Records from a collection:
┏━━

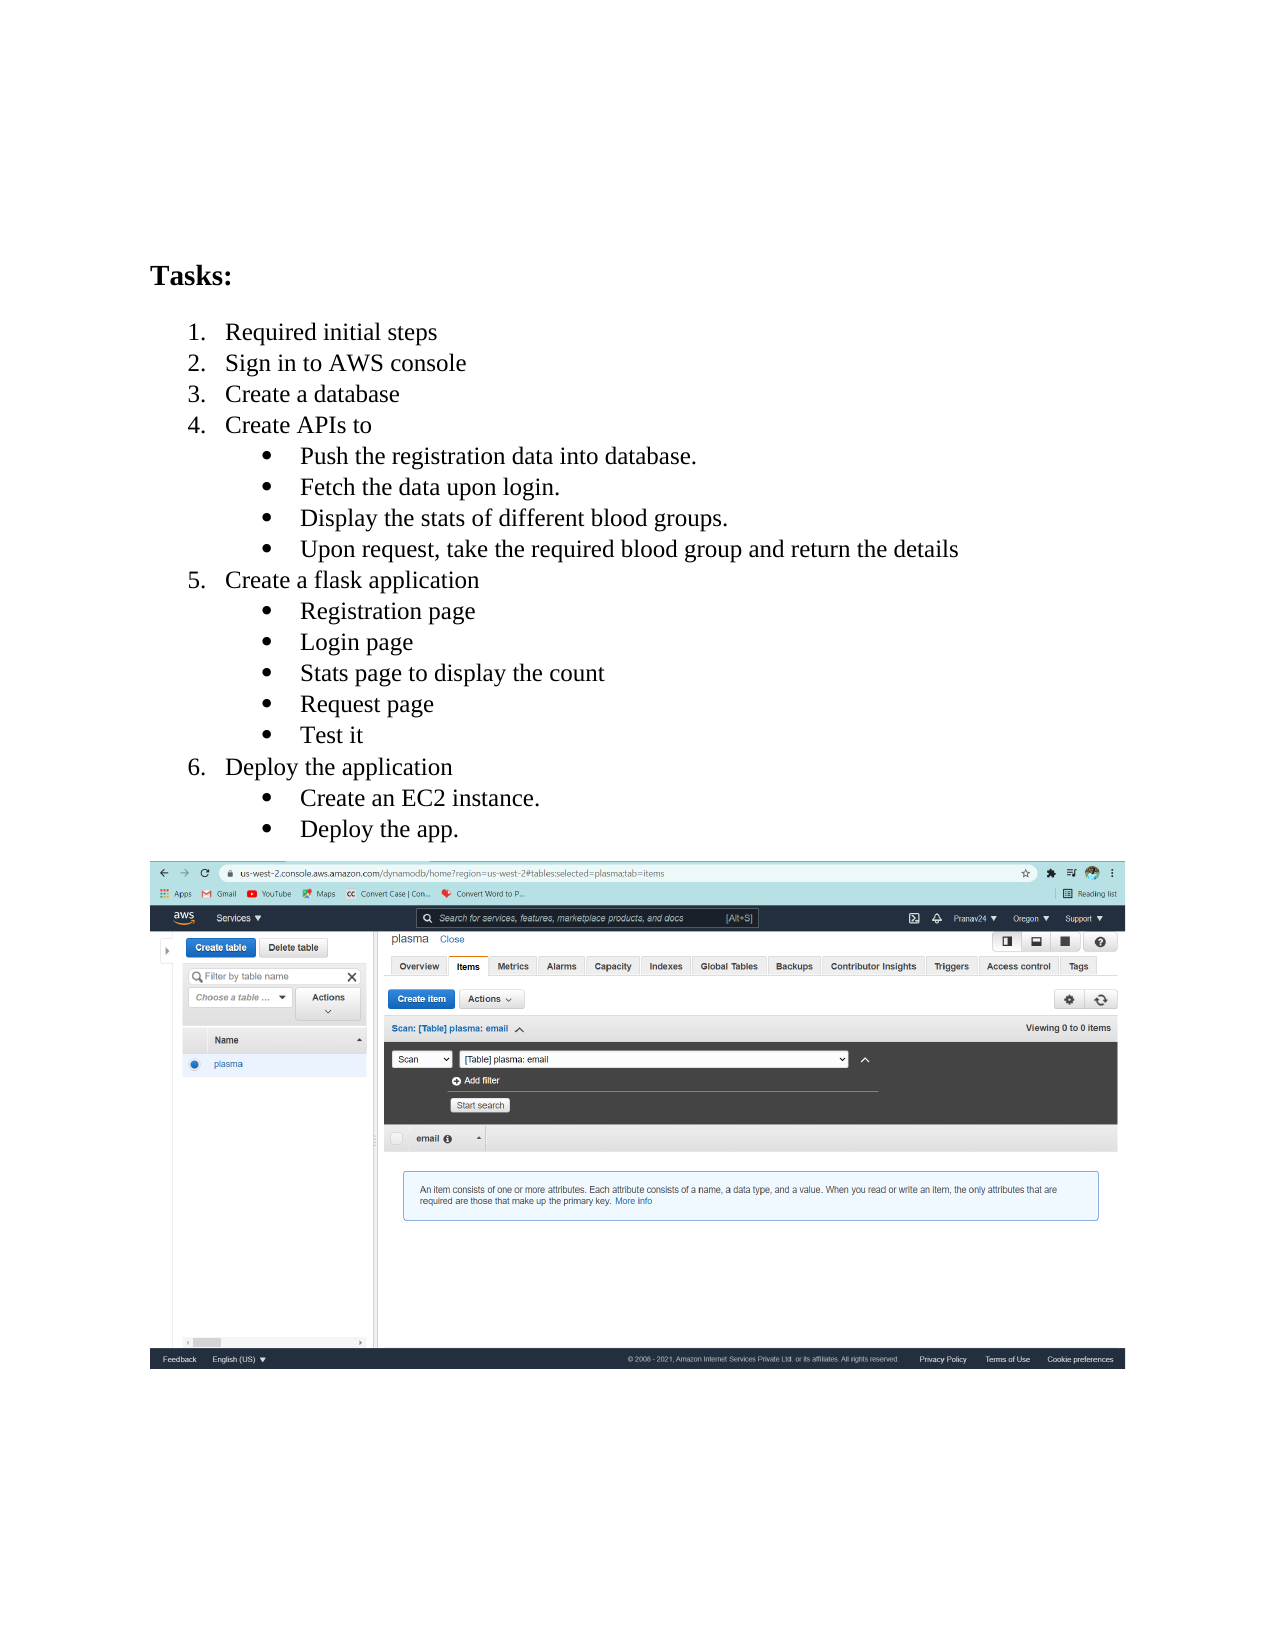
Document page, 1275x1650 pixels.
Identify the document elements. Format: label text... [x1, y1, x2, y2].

list Request page [262, 689, 1125, 718]
list Upon request, take the required blood group and return the details [262, 534, 1125, 563]
list Push the registration data into database. [262, 441, 1125, 470]
picture [150, 861, 1125, 1369]
list Create a flask application [187, 565, 1125, 594]
list Deploy the app. [262, 814, 1125, 842]
list Sign in to AWS console [187, 348, 1125, 377]
list Registration page [262, 596, 1125, 625]
list Fetch the data upon login. [262, 472, 1125, 501]
list Create APIs to [187, 410, 1125, 439]
text Tasks: [150, 258, 1125, 291]
list Required initial steps [187, 317, 1125, 346]
list Test it [262, 721, 1125, 749]
list Login page [262, 627, 1125, 656]
list Display the stats of different blood groups. [262, 503, 1125, 532]
list Create a database [187, 379, 1125, 408]
list Stats page to display the count [262, 658, 1125, 687]
list Deploy the application [187, 752, 1125, 780]
list Create an EC2 instance. [262, 783, 1125, 811]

┗━━

Job item: Would you copy out every line of the data above exactly, minus the pictures?

Solution to the problem:
Document page, 1275x1650 pixels.
Identify the document elements. Format: label text... [x1, y1, x2, y2].

list Request page [262, 689, 1125, 718]
list Upon request, take the required blood group and return the details [262, 534, 1125, 563]
list Push the registration data into database. [262, 441, 1125, 470]
picture [150, 861, 1125, 1369]
list Create a flask application [187, 565, 1125, 594]
list Deploy the app. [262, 814, 1125, 842]
list Sign in to AWS console [187, 348, 1125, 377]
list Registration page [262, 596, 1125, 625]
list Fetch the data upon login. [262, 472, 1125, 501]
list Create APIs to [187, 410, 1125, 439]
text Tasks: [150, 258, 1125, 291]
list Required initial steps [187, 317, 1125, 346]
list Test it [262, 721, 1125, 749]
list Login page [262, 627, 1125, 656]
list Display the stats of different blood groups. [262, 503, 1125, 532]
list Create a database [187, 379, 1125, 408]
list Stats page to display the count [262, 658, 1125, 687]
list Deploy the application [187, 752, 1125, 780]
list Create an EC2 instance. [262, 783, 1125, 811]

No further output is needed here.